My mother, Cécile Nobrega, who has died aged 94, was an accomplished classical composer (her piece Twilight has been sung by many national choirs), poet, sculptor and educator.
In the 1990s, she started a charitable organisation, the Bronze Woman Project, with the aim of raising a public monument to womanhood. It took its name from a poem she had written about motherhood. After years of planning and fundraising, in 2008, a 10ft statue of a mother and child, sculpted by Aleix Barbat, representing women, particularly those from the developing world and the descendants of slaves, was erected in Stockwell Gardens, south-west London.

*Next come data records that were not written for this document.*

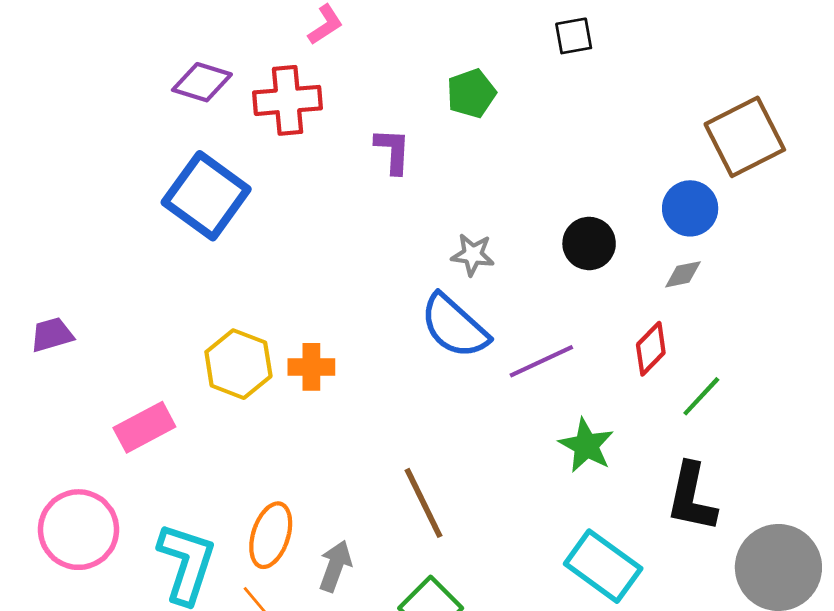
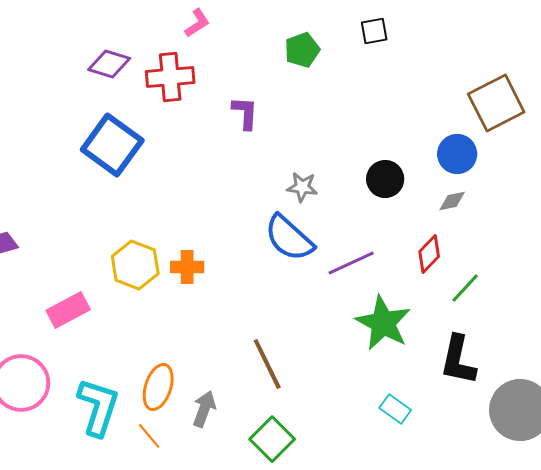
green pentagon: (471, 93) -> (302, 50), moved
green star: (586, 445) -> (383, 323), size x1.4
cyan rectangle: (603, 566) -> (395, 409), size x0.6

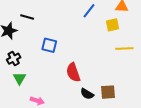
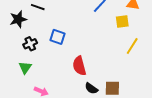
yellow line: (124, 48) -> (132, 46), turned -60
black cross: (14, 59) -> (30, 44), moved

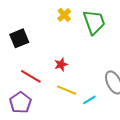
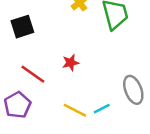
yellow line: (66, 90) -> (75, 110), moved

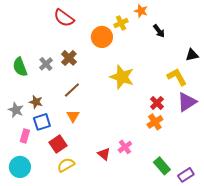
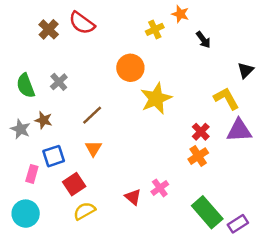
orange circle: (102, 37) -> (130, 68), moved
black triangle: (192, 55) -> (246, 70), turned -32
brown cross: (69, 58) -> (49, 29), moved
yellow star: (122, 77) -> (156, 98), turned 30
brown star: (36, 102) -> (43, 120), moved
purple triangle: (187, 102) -> (239, 130), turned 30
gray star: (16, 110) -> (20, 129), moved
green rectangle: (162, 166) -> (207, 212), size x1.4

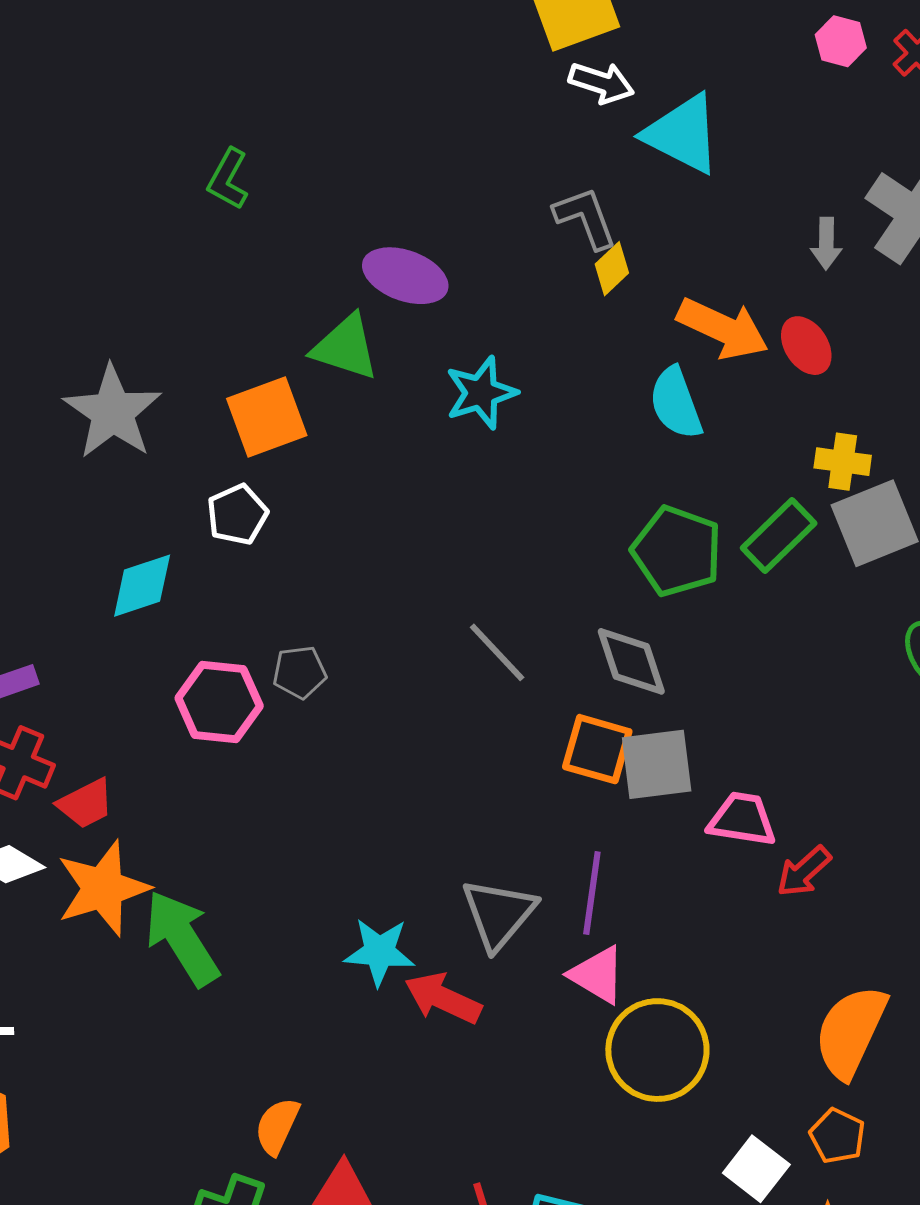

Though anonymous, it is the first statue of a black woman in Britain, and was unveiled in time to celebrate the 200th anniversary of the abolition of the slave trade, and the 60th anniversary of the arrival of the first Caribbean immigrants to Britain on the Windrush.
Cécile was born in Georgetown, Guyana, daughter of Canon WA Burgan and his wife Imelda, and was a gifted child who wrote music and poetry from an early age. In 1942 she married Romeo Nobrega. She trained as a teacher and started two schools, a kindergarten and a vocational school for teenage girls. She won several awards for her music and wrote plays, one of which, Stabroek Fantasy (1956), set in the Stabroek market of Georgetown, had record runs in Guyana and was adapted as Carib Gold for a Jamaican pantomime.

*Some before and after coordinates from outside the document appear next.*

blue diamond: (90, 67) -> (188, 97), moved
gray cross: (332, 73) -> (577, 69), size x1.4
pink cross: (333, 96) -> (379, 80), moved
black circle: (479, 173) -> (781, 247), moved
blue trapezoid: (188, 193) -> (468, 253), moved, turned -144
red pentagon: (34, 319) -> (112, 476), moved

In 1969, after losing an employment case against the Guyana government at the Privy Council (which remains a point of reference in employment law), Cecile emigrated to the UK. She retrained at Hockerill College, Hertfordshire, to teach music, art and language through drama, and worked in Hertfordshire and Brent, north London. She was active in the National Union of Teachers and in the adult literacy programme, and campaigned against placing misunderstood children, often those from ethnic minorities, in ESN (Educationally Subnormal) schools.

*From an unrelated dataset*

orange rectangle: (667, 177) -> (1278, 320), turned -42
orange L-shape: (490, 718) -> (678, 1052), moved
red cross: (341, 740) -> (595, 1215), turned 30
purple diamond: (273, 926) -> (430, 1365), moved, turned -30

She also joined the writers' group PEN, the International Alliance of Women and the Commonwealth Countries League, which gave her the opportunity to travel and meet like-minded influential women. At conferences of the IAW in New York, Kenya, Greece, Japan and India, she expounded the need for some monumental recognition of womanhood. After Romeo's death in 1994, she threw her energies into her quest for this monument.
With the Bronze Woman statue in place, Cécile slowed down, but did not stop. She gave up driving, the computer and the piano, but remained active with Lambeth Pensioners, and practised tai chi.
Cécile is survived by three children, Keith, Eve and me, three grandchildren and six great-grandchildren.